In many ways they are like a venture investment, which often price at valuations this low in their early investment rounds, on companies that still don’t even have revenues (QUIK is set to get at least $20 million a year) or breakeven potential for years into the future (QUIK might reach breakeven in a matter of a few quarters) or major customers (QUIK has had Samsung as a customer, and appears to have one if not two other top-tier OEMs considering their upcoming S3 product for evaluation). Like a venture investment, there are risks, but also like a venture investment, there are eye-opening possibilities to consider, especially at these valuations. And, unlike a venture investment, QUIK is a public company, filing financials with the SEC in accordance with GAAP, and trading on public exchanges where there is immediate liquidity for investors if they need it (unlike a venture investment which can require lock-in for years). Unlike a venture investment, QUIK is also available to any investor who wants to buy it – although of course we recommend using this report as only a starting point for your own evaluation and due diligence of the investment merits of the company.
And finally, unlike many venture investments, QUIK is led by a seasoned management team with a board of experienced professionals who know the company, know each other, and know the markets (the board includes QuickLogic’s founder and other industry veterans).
Important Disclosure Information:
At the time this report was submitted for publication, the principals and clients of Taylor Frigon Capital Management owned securities issued by QuickLogic (QUIK).

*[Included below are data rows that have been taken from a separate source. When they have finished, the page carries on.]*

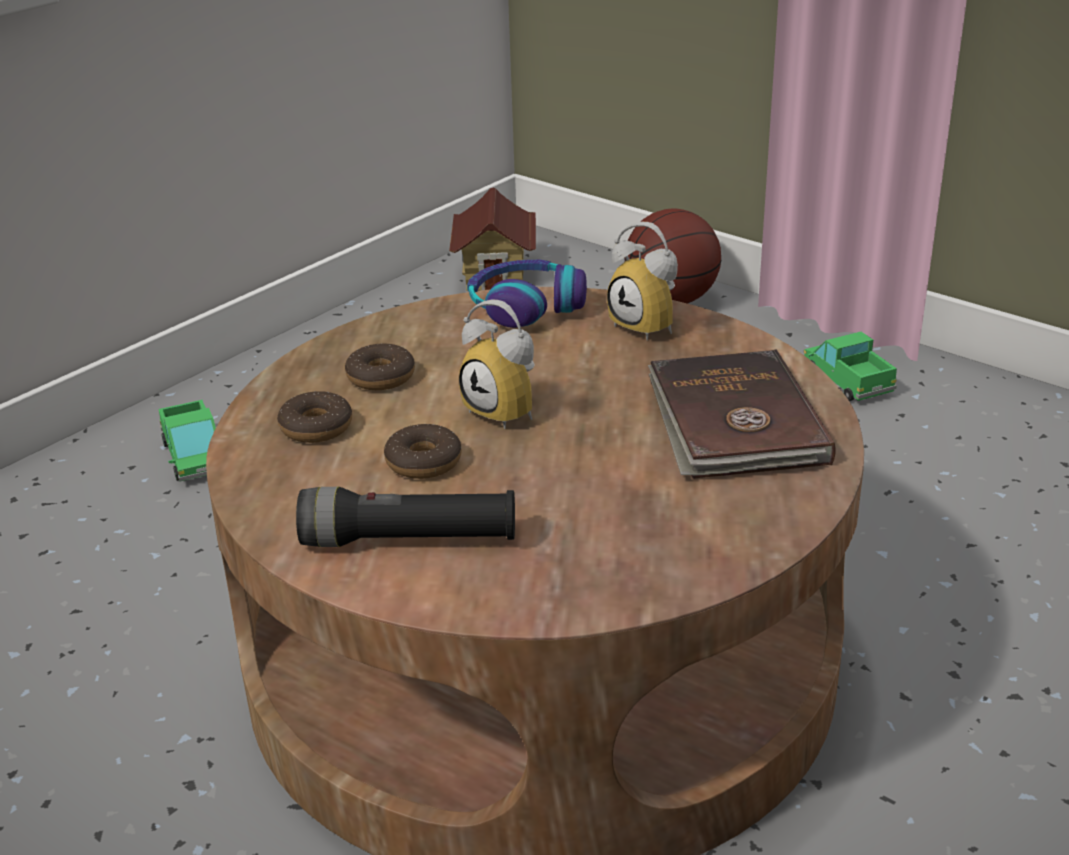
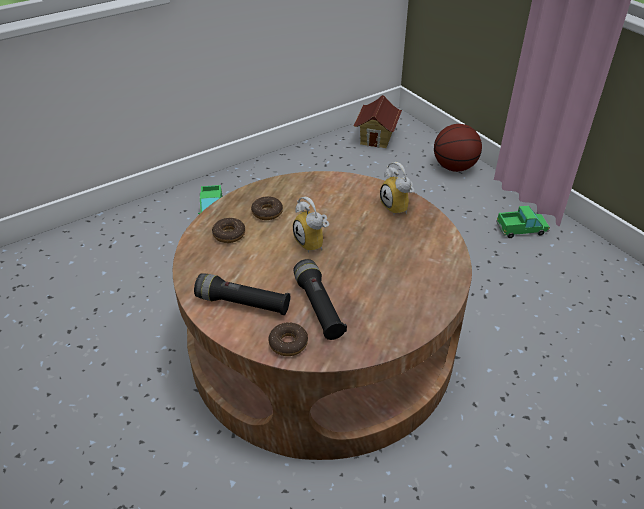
camera: 15 degrees right, 10 degrees up
(423, 462) = (266, 263): donut -> donut (288, 343)
(526, 306) = (347, 184): headphones -> none
(577, 515) = (319, 307): none -> black flashlight
(733, 423) = (411, 271): brown book -> none
(847, 380) = (521, 229): toy truck -> toy truck turned 90 degrees clockwise

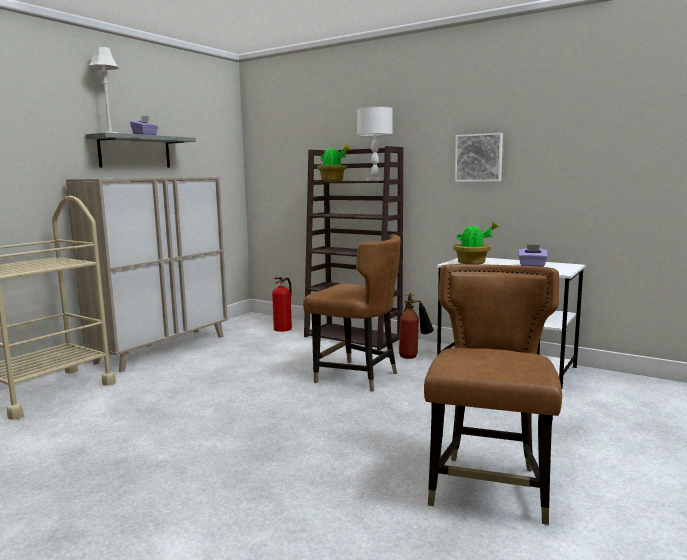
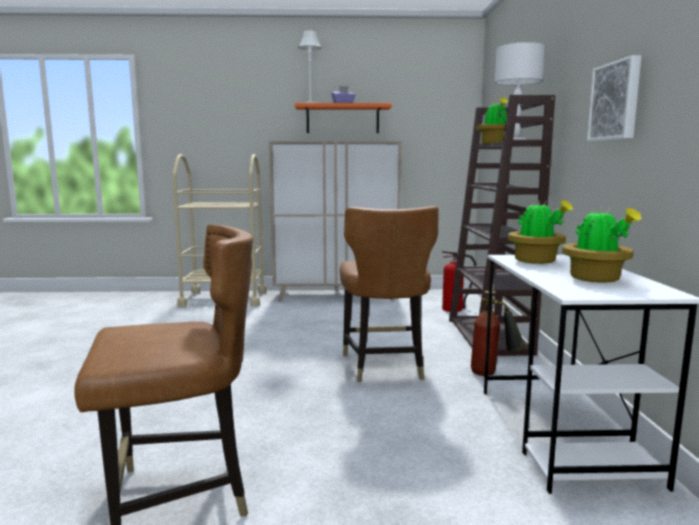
camera: 55 degrees right, 0 degrees up
(135, 152) = (342, 119): grey shelf -> orange shelf
(532, 265) = (596, 279): purple tissue box -> potted plant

Of all the other companies mentioned in the report, at the time of submission for publication, the principals and clients of Taylor Frigon Capital Management owned securities issued by Apple (AAPL) only, and none of the others.
Please remember that past performance may not be indicative of future results. Different types of investments involve varying degrees of risk, and there can be no assurance that the future performance of any specific investment, investment strategy, or product (including the investments and/or investment strategies recommended or undertaken by Taylor Frigon Capital Management LLC), or any non-investment related content, made reference to directly or indirectly in this research will be profitable, equal any corresponding indicated historical performance level(s), be suitable for your portfolio or individual situation, or prove successful. Due to various factors, including changing market conditions and/or applicable laws, the content may no longer be reflective of current opinions or positions. Moreover, you should not assume that any discussion or information contained in this research serves as the receipt of, or as a substitute for, personalized investment advice from Taylor Frigon Capital Management LLC. To the extent that a reader has any questions regarding the applicability of any specific issue discussed above to his/her individual situation, he/she is encouraged to consult with the professional advisor of his/her choosing. Taylor Frigon Capital Management LLC is neither a law firm nor a certified public accounting firm and no portion of the research content should be construed as legal or accounting advice. A copy of the Taylor Frigon Capital Management LLC’s current written disclosure statement discussing our advisory services and fees is available for review upon request.